-- REQUIRED ACTION --
The output is the lines below from the one with "2: (19, 570, 3.63)" through the one with "36: (634, 638, 76.90)", both included, printed exactly and with no other line.

-- PROVIDED DATA --
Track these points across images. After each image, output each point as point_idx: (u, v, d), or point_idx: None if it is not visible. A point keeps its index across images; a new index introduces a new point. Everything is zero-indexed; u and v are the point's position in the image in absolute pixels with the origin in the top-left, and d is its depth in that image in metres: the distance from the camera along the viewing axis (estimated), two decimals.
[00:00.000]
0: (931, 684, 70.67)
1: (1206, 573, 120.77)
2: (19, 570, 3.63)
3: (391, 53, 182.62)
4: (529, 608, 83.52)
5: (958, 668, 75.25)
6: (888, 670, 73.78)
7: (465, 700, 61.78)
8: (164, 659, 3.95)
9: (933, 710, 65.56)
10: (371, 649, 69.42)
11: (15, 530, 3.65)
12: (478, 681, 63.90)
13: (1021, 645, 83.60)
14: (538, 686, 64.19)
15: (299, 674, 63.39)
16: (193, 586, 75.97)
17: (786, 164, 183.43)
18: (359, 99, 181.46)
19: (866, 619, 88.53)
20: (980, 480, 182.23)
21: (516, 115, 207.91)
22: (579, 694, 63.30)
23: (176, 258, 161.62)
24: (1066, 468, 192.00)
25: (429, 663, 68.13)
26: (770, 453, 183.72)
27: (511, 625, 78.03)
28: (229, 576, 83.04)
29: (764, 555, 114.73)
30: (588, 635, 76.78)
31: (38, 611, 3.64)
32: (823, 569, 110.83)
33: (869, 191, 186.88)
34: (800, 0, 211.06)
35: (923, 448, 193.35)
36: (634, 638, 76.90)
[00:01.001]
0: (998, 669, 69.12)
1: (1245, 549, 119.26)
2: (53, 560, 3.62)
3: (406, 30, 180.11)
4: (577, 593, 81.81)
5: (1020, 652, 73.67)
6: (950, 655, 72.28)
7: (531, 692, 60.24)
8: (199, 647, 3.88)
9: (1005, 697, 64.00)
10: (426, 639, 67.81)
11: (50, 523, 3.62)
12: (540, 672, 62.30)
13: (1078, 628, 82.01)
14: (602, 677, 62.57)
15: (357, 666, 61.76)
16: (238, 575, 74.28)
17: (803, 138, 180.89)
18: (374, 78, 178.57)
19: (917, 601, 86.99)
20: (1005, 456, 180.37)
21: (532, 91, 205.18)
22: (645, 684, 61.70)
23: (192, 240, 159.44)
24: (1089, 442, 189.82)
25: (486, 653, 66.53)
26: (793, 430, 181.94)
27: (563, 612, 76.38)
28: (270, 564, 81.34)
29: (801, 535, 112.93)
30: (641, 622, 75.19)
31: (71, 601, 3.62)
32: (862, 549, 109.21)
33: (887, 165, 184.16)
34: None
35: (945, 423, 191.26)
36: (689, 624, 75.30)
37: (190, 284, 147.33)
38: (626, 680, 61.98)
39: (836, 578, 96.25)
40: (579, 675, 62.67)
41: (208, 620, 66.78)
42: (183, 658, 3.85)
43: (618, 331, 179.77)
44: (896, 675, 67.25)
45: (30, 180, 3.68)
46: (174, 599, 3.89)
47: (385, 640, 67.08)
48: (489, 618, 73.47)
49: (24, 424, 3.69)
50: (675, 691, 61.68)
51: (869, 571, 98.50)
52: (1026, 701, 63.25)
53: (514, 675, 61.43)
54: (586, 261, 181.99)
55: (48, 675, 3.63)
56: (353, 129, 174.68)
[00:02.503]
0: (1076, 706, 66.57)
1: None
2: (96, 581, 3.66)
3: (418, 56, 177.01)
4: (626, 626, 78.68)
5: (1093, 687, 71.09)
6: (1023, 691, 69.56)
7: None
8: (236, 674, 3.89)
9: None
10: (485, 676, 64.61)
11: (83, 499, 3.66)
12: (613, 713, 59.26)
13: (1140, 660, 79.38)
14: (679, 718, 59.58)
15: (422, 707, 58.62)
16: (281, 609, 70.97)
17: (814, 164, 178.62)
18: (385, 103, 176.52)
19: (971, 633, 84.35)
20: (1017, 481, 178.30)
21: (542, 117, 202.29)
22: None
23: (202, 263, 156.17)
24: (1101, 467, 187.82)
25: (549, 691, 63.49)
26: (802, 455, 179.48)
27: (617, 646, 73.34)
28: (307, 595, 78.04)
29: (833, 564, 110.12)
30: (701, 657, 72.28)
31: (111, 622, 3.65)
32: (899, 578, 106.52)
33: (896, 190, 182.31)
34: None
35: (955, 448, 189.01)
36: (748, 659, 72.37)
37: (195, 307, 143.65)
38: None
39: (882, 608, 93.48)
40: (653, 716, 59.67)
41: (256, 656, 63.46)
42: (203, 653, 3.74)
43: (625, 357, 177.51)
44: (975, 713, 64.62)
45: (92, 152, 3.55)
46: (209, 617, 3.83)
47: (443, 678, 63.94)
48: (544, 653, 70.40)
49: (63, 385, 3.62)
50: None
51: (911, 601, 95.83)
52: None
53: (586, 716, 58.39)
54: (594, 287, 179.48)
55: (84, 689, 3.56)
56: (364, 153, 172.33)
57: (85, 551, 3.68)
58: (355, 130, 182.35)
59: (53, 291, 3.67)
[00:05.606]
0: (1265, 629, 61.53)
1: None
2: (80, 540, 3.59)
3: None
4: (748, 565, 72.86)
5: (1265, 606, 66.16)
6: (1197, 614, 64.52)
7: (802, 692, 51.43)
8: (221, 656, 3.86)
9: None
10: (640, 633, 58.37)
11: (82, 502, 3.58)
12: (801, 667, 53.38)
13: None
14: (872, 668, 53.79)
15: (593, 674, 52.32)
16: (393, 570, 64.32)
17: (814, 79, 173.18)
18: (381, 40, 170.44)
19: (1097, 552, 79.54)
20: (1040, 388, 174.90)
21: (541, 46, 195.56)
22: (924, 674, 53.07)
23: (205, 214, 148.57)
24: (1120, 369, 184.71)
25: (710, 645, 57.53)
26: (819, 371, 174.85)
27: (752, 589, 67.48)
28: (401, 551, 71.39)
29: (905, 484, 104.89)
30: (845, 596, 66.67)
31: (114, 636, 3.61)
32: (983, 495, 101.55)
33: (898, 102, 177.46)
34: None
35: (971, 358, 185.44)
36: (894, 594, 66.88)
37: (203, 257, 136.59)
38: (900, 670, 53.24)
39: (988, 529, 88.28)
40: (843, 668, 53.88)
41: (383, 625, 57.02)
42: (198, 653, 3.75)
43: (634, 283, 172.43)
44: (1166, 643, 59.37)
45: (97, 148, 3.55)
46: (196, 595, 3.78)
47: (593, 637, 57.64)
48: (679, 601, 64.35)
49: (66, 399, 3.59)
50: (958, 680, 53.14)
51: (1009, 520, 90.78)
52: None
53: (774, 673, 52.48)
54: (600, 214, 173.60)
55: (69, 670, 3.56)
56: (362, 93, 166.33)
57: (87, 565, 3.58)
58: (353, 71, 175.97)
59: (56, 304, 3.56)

==

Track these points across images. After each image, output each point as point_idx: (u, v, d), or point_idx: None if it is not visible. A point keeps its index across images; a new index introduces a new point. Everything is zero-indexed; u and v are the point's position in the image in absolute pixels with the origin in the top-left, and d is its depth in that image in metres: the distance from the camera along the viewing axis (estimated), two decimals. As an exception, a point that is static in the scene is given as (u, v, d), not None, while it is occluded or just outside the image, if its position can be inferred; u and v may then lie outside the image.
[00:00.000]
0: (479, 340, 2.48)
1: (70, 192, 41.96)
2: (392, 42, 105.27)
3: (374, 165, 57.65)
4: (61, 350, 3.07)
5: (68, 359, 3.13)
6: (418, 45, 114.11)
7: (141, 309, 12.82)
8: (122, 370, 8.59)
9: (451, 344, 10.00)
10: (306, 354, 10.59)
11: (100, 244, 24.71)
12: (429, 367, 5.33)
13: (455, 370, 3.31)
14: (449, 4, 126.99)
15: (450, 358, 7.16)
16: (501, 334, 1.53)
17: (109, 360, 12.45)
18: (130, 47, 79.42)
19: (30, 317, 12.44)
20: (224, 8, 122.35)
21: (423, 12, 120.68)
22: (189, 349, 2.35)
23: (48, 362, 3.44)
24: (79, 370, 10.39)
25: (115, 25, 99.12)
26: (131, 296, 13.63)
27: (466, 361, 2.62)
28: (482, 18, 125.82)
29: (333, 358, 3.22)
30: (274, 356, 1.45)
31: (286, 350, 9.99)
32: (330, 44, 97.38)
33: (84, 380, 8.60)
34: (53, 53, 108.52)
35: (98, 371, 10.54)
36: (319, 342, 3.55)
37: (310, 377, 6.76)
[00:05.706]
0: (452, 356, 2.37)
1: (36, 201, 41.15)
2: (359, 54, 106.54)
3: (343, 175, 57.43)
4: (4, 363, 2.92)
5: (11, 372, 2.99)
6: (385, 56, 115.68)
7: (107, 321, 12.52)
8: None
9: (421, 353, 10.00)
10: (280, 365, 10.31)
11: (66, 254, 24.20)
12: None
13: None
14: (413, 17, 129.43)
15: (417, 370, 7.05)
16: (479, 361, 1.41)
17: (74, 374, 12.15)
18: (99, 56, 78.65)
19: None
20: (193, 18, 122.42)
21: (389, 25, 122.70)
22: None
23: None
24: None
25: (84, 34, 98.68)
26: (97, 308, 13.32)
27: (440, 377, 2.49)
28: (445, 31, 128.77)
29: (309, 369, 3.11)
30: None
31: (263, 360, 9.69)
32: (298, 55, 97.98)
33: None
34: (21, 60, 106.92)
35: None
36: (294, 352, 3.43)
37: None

==

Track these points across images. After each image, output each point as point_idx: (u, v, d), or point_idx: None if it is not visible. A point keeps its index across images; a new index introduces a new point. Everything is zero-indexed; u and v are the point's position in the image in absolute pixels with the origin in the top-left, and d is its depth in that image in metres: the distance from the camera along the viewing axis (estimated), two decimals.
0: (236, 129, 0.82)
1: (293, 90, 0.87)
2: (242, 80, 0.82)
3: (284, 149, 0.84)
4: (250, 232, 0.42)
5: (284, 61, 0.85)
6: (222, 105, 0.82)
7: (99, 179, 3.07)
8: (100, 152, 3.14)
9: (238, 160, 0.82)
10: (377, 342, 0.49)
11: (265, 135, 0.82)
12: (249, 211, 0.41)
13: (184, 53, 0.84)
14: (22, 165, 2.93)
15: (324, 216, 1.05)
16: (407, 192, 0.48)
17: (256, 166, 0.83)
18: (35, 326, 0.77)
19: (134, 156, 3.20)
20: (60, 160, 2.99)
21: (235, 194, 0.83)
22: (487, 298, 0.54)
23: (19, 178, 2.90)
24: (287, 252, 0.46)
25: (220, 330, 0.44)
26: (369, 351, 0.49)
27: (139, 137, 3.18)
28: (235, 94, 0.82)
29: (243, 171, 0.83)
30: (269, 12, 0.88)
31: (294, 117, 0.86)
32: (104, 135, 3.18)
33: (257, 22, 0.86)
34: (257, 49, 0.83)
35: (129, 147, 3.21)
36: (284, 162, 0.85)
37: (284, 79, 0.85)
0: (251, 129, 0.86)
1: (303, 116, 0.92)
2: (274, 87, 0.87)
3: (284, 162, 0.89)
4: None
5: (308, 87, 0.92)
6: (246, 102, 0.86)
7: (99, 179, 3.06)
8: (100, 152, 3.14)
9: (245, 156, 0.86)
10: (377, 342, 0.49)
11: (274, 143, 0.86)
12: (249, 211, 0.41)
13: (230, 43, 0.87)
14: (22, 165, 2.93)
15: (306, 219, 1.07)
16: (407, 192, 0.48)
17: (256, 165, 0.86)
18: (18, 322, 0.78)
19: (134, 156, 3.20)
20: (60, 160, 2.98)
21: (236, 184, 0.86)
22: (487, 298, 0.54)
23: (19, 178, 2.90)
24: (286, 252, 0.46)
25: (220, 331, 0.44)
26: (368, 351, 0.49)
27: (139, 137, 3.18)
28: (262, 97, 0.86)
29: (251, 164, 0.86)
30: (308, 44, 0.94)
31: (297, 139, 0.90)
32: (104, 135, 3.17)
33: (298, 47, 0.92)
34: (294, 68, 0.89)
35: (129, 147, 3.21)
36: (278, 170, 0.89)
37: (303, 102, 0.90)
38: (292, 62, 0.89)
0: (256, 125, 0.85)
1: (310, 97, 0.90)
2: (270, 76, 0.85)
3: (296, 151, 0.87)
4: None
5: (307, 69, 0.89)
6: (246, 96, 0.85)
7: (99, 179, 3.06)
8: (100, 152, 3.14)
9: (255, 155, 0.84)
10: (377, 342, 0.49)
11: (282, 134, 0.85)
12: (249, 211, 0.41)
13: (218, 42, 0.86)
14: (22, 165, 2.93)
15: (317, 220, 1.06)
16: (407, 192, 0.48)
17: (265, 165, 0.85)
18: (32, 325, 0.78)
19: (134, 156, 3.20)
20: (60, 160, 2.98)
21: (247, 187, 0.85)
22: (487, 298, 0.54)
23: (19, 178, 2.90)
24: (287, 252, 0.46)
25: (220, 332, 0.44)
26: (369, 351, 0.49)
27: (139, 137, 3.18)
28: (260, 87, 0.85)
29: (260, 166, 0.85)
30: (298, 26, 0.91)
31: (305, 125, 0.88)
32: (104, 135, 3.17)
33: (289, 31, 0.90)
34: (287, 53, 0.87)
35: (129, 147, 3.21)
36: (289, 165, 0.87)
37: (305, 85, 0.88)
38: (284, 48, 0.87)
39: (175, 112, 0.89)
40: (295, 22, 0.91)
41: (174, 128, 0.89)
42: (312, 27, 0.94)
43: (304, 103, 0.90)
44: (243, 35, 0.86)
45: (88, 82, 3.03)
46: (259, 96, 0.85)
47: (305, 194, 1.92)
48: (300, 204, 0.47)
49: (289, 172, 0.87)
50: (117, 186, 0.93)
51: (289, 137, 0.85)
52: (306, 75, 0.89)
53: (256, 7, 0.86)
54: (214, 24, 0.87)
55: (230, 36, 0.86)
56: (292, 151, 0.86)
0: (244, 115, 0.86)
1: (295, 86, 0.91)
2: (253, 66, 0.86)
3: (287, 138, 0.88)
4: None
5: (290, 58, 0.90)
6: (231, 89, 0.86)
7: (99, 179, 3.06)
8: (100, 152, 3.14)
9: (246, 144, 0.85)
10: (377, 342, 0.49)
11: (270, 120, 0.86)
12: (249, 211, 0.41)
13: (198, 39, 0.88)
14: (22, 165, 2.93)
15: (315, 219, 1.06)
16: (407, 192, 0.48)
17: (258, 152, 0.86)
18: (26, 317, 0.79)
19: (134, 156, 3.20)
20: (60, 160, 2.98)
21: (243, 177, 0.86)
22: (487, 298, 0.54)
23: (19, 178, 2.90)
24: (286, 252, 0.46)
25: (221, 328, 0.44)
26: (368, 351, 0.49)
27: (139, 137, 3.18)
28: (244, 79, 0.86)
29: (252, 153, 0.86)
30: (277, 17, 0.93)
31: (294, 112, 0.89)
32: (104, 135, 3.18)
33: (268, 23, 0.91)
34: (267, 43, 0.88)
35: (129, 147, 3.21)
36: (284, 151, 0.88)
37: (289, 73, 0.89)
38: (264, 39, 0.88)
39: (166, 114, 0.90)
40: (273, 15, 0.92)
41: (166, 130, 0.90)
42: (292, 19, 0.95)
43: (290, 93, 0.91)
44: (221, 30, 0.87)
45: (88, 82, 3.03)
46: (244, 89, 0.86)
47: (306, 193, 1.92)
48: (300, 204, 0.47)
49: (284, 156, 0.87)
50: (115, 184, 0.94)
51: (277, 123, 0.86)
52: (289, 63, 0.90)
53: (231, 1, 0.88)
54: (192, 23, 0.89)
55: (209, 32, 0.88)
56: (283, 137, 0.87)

-- RESULT OF THIS EXERCISE --
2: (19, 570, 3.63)
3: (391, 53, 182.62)
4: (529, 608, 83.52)
5: (958, 668, 75.25)
6: (888, 670, 73.78)
7: (465, 700, 61.78)
8: (164, 659, 3.95)
9: (933, 710, 65.56)
10: (371, 649, 69.42)
11: (15, 530, 3.65)
12: (478, 681, 63.90)
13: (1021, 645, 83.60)
14: (538, 686, 64.19)
15: (299, 674, 63.39)
16: (193, 586, 75.97)
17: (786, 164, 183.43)
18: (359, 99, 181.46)
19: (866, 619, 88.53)
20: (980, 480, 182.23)
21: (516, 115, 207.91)
22: (579, 694, 63.30)
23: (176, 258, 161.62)
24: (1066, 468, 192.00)
25: (429, 663, 68.13)
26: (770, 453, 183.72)
27: (511, 625, 78.03)
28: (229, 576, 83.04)
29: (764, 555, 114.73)
30: (588, 635, 76.78)
31: (38, 611, 3.64)
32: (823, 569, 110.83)
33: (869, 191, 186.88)
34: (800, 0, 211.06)
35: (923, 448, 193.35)
36: (634, 638, 76.90)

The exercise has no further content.